Fossil Fuel divestment funds reach $5 trillion
The UN Secretary General, Ban Ki-moon, has today announced that the international total of fossil fuel divestment funds has doubled in a year and now totals more than $5 trillion.
Fossil fuel divestment is the act of removing assets – including stocks, bonds and investments – from companies which are involved with extracting fossil fuels from the earth. Fundamentally, it is about trying to reduce the effects of man-made climate change by attacking the root cause: multi-national corporations which are more interested in making money than the future of the planet.
From humble beginnings in 2011, the fossil fuel divestment campaign now involves in 688 institutions and more than 58,000 individuals across 76 countries. This includes national sovereign wealth funds, such as the one operated by Norway, and international commercial and pension fund giants, such as Allianz and Aegon.
Fossil fuel divestment has entered the financial mainstream and, with an increase in value to $5 trillion in five years, has undergone the sort of growth that fossil fuel companies themselves would envy.

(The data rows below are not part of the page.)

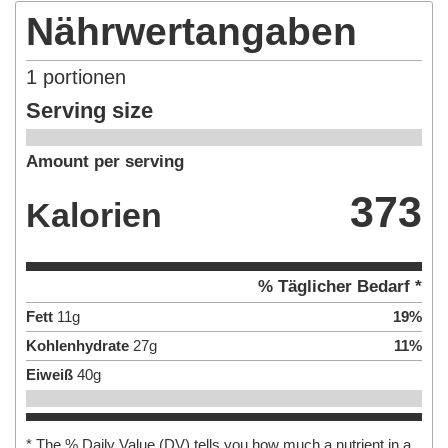
Nährwertangaben
1
portionen
Serving size
Amount per serving
373
Kalorien
% Täglicher Bedarf *
Fett
11
g
19
%
Kohlenhydrate
27
g
11
%
Eiweiß
40
g
* The % Daily Value (DV) tells you how much a nutrient in a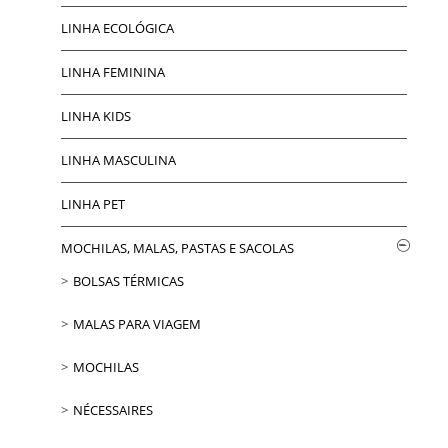
LINHA ECOLÓGICA
LINHA FEMININA
LINHA KIDS
LINHA MASCULINA
LINHA PET
MOCHILAS, MALAS, PASTAS E SACOLAS
BOLSAS TÉRMICAS
MALAS PARA VIAGEM
MOCHILAS
NÉCESSAIRES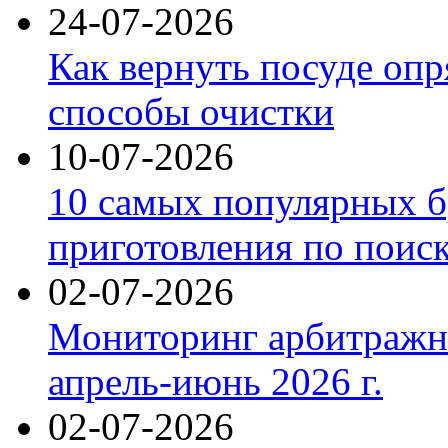
24-07-2026
Как вернуть посуде оп
способы очистки
10-07-2026
10 самых популярных б
приготовления по поис
02-07-2026
Мониторинг арбитражны
апрель-июнь 2026 г.
02-07-2026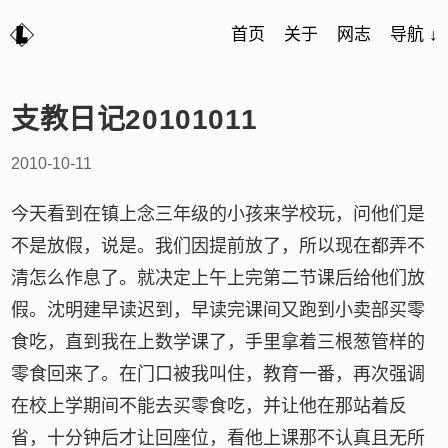
首页
关于
网志
导航 ↓
支教日记20101011
2010-10-11
今天看到在镇上念三年级的小孩来学校玩，问他们是
不是放假，说是。我们因提前放了，所以现在都弄不
清怎么作息了。就决定上午上完第二节课后给他们放
假。沈明建早读迟到，早读完课间又跑到小卖部买零
食吃，直到我在上数学课了，手里拿着三根葱管样的
零食回来了。在门口被我叫住，教育一番，再次强调
在校上学期间不能去买零食吃，并让他在那站着反
省，十分钟后才让回座位，看他上课那不认真且无所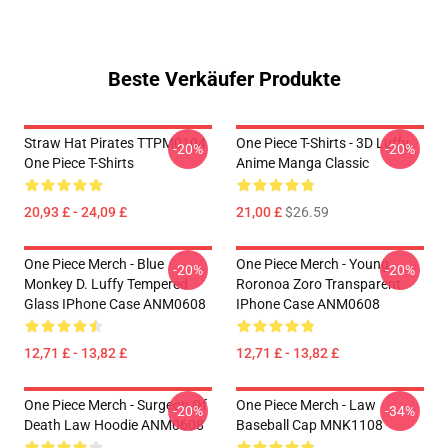
Beste Verkäufer Produkte
Straw Hat Pirates TTPM0104
One Piece T-Shirts - 3D Luffy
-20%
-20%
One Piece T-Shirts
Anime Manga Classic
20,93 £ - 24,09 £
21,00 £
$26.59
One Piece Merch - Blue
One Piece Merch - Young
-20%
-20%
Monkey D. Luffy Tempered
Roronoa Zoro Transparent
Glass IPhone Case ANM0608
IPhone Case ANM0608
12,71 £ - 13,82 £
12,71 £ - 13,82 £
One Piece Merch - Surgeon Of
One Piece Merch - Law
-20%
-34%
Death Law Hoodie ANM0608
Baseball Cap MNK1108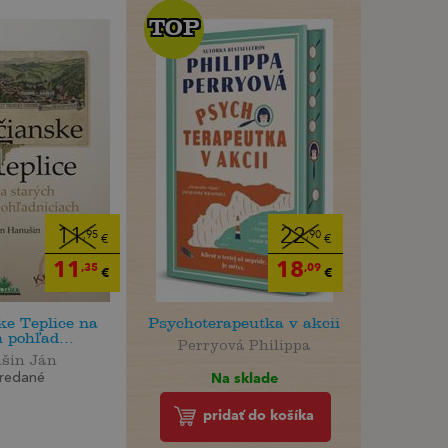
TOP
TOP
11
22
,95
,90
€
€
11
18
,35
,09
€
€
ke Teplice na
Psychoterapeutka v akcii
 pohľad...
Perryová Philippa
šin Ján
Na sklade
redané
pridať do košíka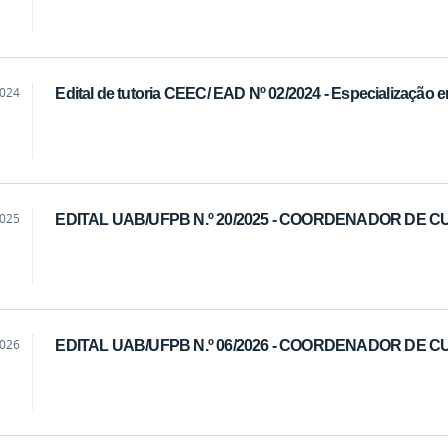
2024
Edital de tutoria CEEC/ EAD Nº 02/2024 - Especializaç
2025
EDITAL UAB/UFPB N.º 20/2025 - COORDENADOR DE 
2026
EDITAL UAB/UFPB N.º 06/2026 - COORDENADOR DE 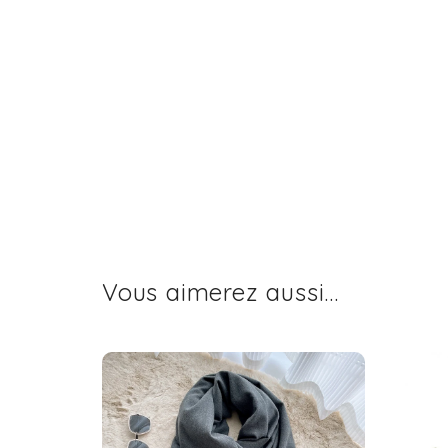
Vous aimerez aussi...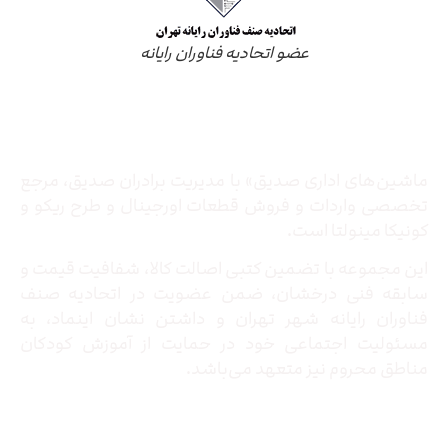
عضو اتحادیه فناوران رایانه
درباره ما
ماشین‌های اداری صدیق» با مدیریت برادران صدیق‌، مرجع
تخصصی واردات و فروش قطعات اورجینال و طرح ریکو و
کونیکا مینولتا است.
این مجموعه با تضمین کتبی اصالت کالا، شفافیت قیمت و
سابقه فنی درخشان، ضمن عضویت در اتحادیه صنف
فناوران رایانه شهر تهران و داشتن نشان اینماد، به
مسئولیت اجتماعی خود در حمایت از آموزش کودکان
مناطق محروم نیز متعهد می‌باشد.
تماس با ما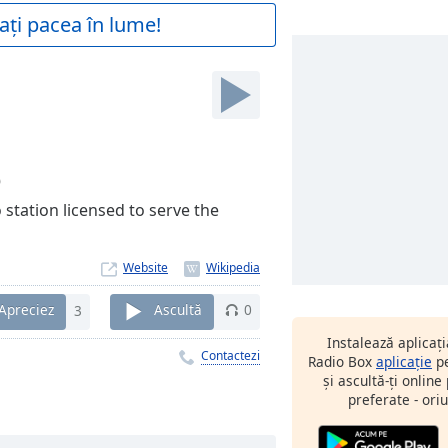
ați pacea în lume!
0
station licensed to serve the
Website
Apreciez
3
Ascultă
0
Instalează aplicaț
Contactezi
Radio Box
aplicație
pe
și ascultă-ți online
preferate - oriu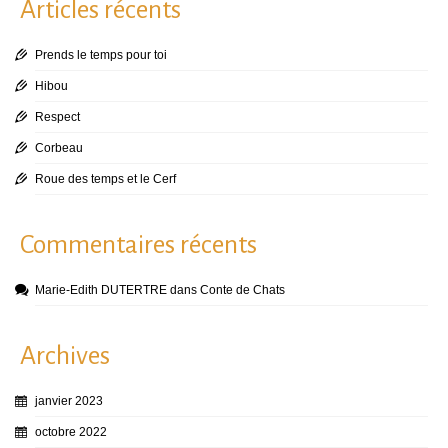
Articles récents
Prends le temps pour toi
Hibou
Respect
Corbeau
Roue des temps et le Cerf
Commentaires récents
Marie-Edith DUTERTRE
dans
Conte de Chats
Archives
janvier 2023
octobre 2022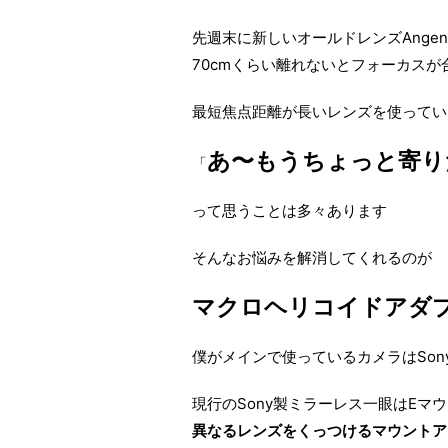
先週末に新しいオールドレンズAngen
70cmくらい離れないとフォーカスが
最短焦点距離が長いレンズを使ってい
あ〜もうちょっと寄り
「
って思うことは多々あります
そんなお悩みを解消してくれるのが
マクロヘリコイドアダ
僕がメインで使っているカメラはSony 
現行のSony製ミラーレス一眼はEマ
異なるレンズをくっつけるマウントア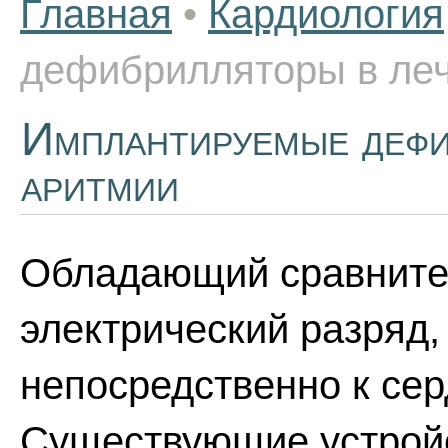
Главная
•
Кардиология
дефибрилляторы в ле
Имплантируемые дефи
аритмии
Обладающий сравните
электрический разряд
непосредственно к сер
Существующие устрой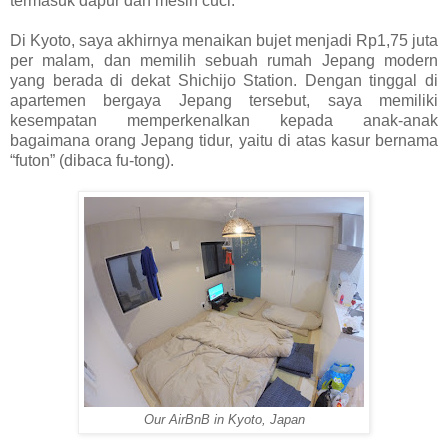
termasuk dapur dan mesin cuci.
Di Kyoto, saya akhirnya menaikan bujet menjadi Rp1,75 juta
per malam, dan memilih sebuah rumah Jepang modern
yang berada di dekat Shichijo Station. Dengan tinggal di
apartemen bergaya Jepang tersebut, saya memiliki
kesempatan memperkenalkan kepada anak-anak
bagaimana orang Jepang tidur, yaitu di atas kasur bernama
“futon” (dibaca fu-tong).
Our AirBnB in Kyoto, Japan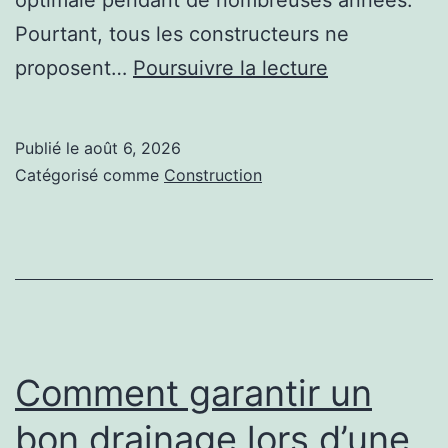
optimale pendant de nombreuses années.
Pourtant, tous les constructeurs ne
Les
proposent…
Poursuivre la lecture
garanties
indispensabl
Publié le
août 6, 2026
pour
Catégorisé comme
Construction
réussir
une
construction
court
de
tennis
Comment garantir un
à
bon drainage lors d’une
Toulon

It is an established fact that the only way to prevent a worldwide climate disaster is to leave all remaining fossil fuels in the ground, but that has not stopped people hungrily consuming them and ignoring renewable alternatives. The intellectual poverty inherent in our collective approach to the energy supply was again highlighted today in Delhi where they plan to install a jet engine to drive pollution away from the city rather than even begin to consider developing a low pollution, low carbon energy network. Out of sight, out of mind. Problem solved – unless you happen to live downwind of the city, presumably.
It has been made extremely clear that the small group of oil barons, coal mining giants and natural gas superpower nations which are poisoning the planet cannot be persuaded to change their ways through either the obvious reality of environmental destruction or the fact that millions of people are killed every year by polluted air. It might be that attacking their bottom lines may prove the way to get their attention instead.